The training loop samples one completion per round, per group member. Every one of the 10 decisions in a trajectory contributes gradient signal — not just the opening decision.

```
For each training step:
    Create GROUP_SIZE independent envs (different seeds)
    For each round r in 0..9:
        For each group member g:
            prompt = build_prompt(obs_g)
            completion = model.generate(prompt, do_sample=True)   # gradient-connected
            obs_g = env_g.step(parse(completion))
            ep_reward[g] += obs_g.reward
    advantages = GRPO(ep_rewards)            # group-relative normalisation
    For each (g, r) completion:
        loss = advantage[g] × NLL(completion) / (GROUP_SIZE × n_rounds)
             + β_KL × KL(π_θ || π_ref)
    optimizer.step()
```

### KL penalty

A frozen reference model computes reference log-probs. KL ≈ `current_loss − ref_loss` per completion, clamped at 0. Coefficient β = 0.04. Prevents drift into degenerate text patterns (always emitting the same decision, empty pitches).

### Reward normalisation

Three normalisations in the reward function so terms are commensurate:
1. **Δ score ÷ 100** — brings profitability delta into the same scale as the coalition term.
2. **Bankruptcy penalty −2** (was −5) — one bad arc no longer drowns 9 rounds of positive signal.
3. **Pitch bootstrap +0.05** — kickstarts the pitch channel before the model is good enough to earn semantic bonuses.

---

## 8. The baseline — same Qwen3-0.6B with LoRA disabled

Earlier revisions compared the trained policy against a uniform-random policy. A coin flip is not a meaningful opponent for a 4 B language model picking among 3 well-formed strings — it can only highlight that the LM ≠ noise, which is not the relevant question.

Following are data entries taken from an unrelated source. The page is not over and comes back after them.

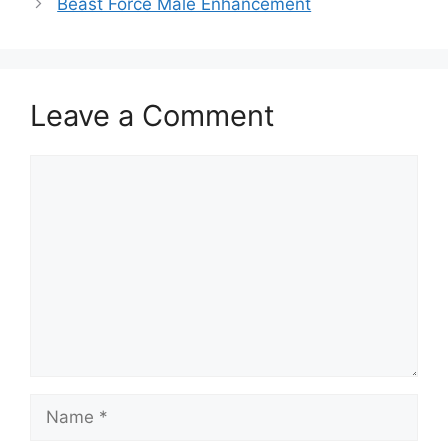
Beast Force Male Enhancement
Leave a Comment
Comment
Name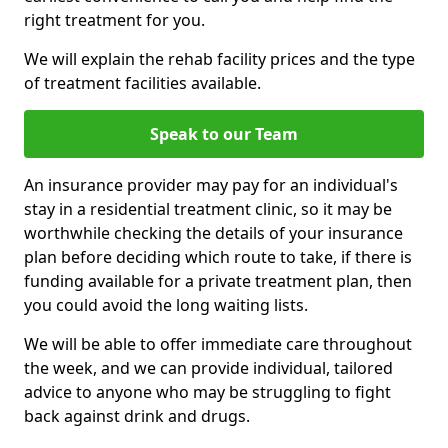
right treatment for you.
We will explain the rehab facility prices and the type
of treatment facilities available.
Speak to our Team
An insurance provider may pay for an individual's
stay in a residential treatment clinic, so it may be
worthwhile checking the details of your insurance
plan before deciding which route to take, if there is
funding available for a private treatment plan, then
you could avoid the long waiting lists.
We will be able to offer immediate care throughout
the week, and we can provide individual, tailored
advice to anyone who may be struggling to fight
back against drink and drugs.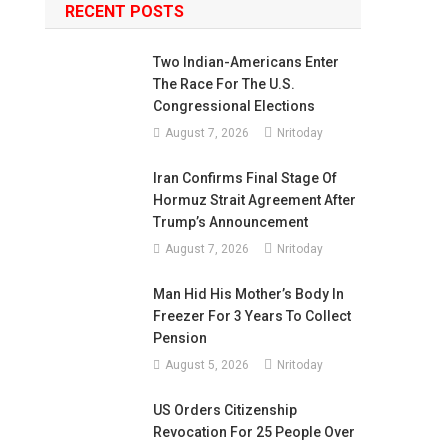
RECENT POSTS
Two Indian-Americans Enter
The Race For The U.S.
Congressional Elections
August 7, 2026
Nritoday
Iran Confirms Final Stage Of
Hormuz Strait Agreement After
Trump’s Announcement
August 7, 2026
Nritoday
Man Hid His Mother’s Body In
Freezer For 3 Years To Collect
Pension
August 5, 2026
Nritoday
US Orders Citizenship
Revocation For 25 People Over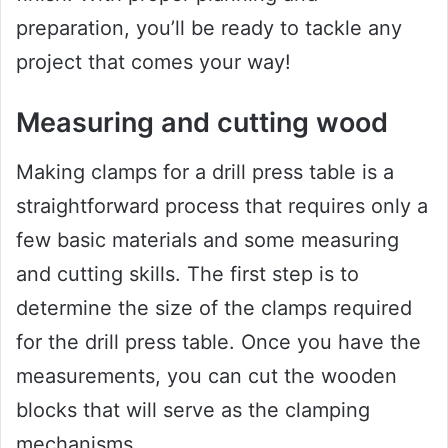
preparation, you’ll be ready to tackle any
project that comes your way!
Measuring and cutting wood
Making clamps for a drill press table is a
straightforward process that requires only a
few basic materials and some measuring
and cutting skills. The first step is to
determine the size of the clamps required
for the drill press table. Once you have the
measurements, you can cut the wooden
blocks that will serve as the clamping
mechanisms.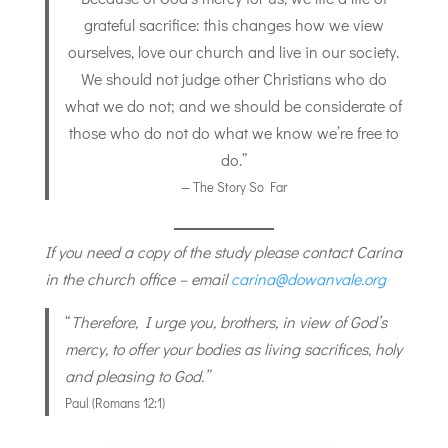
grateful sacrifice: this changes how we view
ourselves, love our church and live in our society.
We should not judge other Christians who do
what we do not; and we should be considerate of
those who do not do what we know we’re free to
do.”
— The Story So Far
If you need a copy of the study please contact Carina
in the church office – email
carina@dowanvale.org
“
Therefore, I urge you, brothers, in view of God’s
mercy, to offer your bodies as living sacrifices, holy
and pleasing to God.”
Paul (Romans 12:1)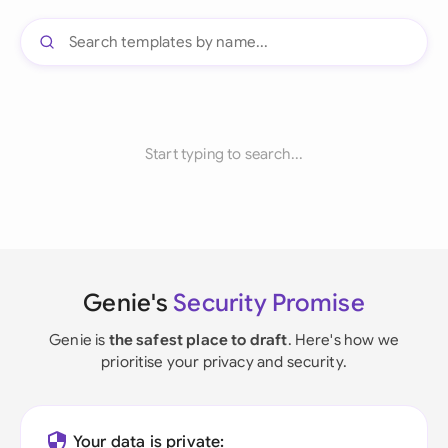
Start typing to search...
Genie's
Security Promise
Genie is
the safest place to draft
. Here's how we
prioritise your privacy and security.
Your data is private: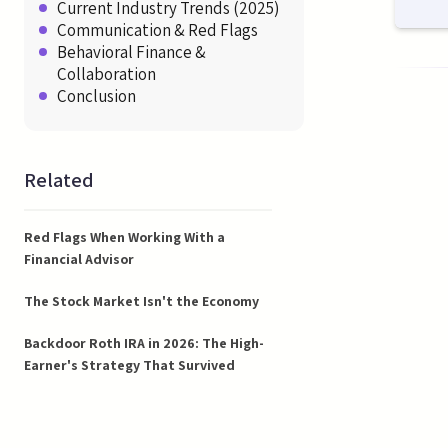
Current Industry Trends (2025)
Communication & Red Flags
Behavioral Finance &
Collaboration
Conclusion
Related
Red Flags When Working With a
Financial Advisor
The Stock Market Isn't the Economy
Backdoor Roth IRA in 2026: The High-
Earner's Strategy That Survived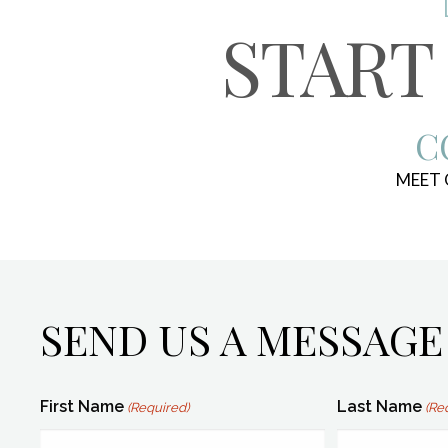
START
C
MEET
SEND US A MESSAGE
First Name
Last Name
(Required)
(Re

The current baseline runs **the same Qwen3-0.6B**, on the **same paired seeds**, with the LoRA adapter context-managed off. Implementation (see `Training.py` / `notebooks/train_grpo_v2.ipynb`):

```python
# Fine-tuned (LoRA active)
trained_finals = run_episodes(model, seeds=HELDOUT)

# Same model, LoRA disabled — apples-to-apples base reference.
with model.disable_adapter():
    base_finals = run_episodes(model, seeds=HELDOUT)
```

Statistical comparison on the per-seed paired delta `trained − base`:

- Paired t-test
- Wilcoxon signed-rank
- Cohen's d
- Bootstrap 95% CI on the mean delta
- Win-rate (fraction of seeds where trained > base)

---

## 9. Theory-of-Mind — what's actually measured

ToM in this environment has a specific, narrow meaning: **can the agent infer what each NPC privately values**, given only their statements and prior votes?

It is graded two ways:

1. **Pitch persuasion score**: `cosine(SBERT(pitch), SBERT(role_manifesto))`. A pitch that genuinely articulates the role's priorities scores above ~0.4; a pitch that is merely topically adjacent scores ~0.1; off-topic pitches score ~0.0. This replaces the earlier keyword-overlap metric, which the agent could trivially game.
2. **ToM probe**: ask the model to name the SINGLE board member most likely to *oppose* its chosen decision. Random baseline = 25% (1 of 4). The probe is run for both the fine-tuned policy and the disable-adapter base — the delta isolates what fine-tuning taught the model about its boardroom.

Trust trajectory across 10 rounds is a secondary diagnostic: rising trust for 3+ NPCs indicates the agent is consistently picking decisions aligned with their private preferences, which requires implicit modelling of those preferences.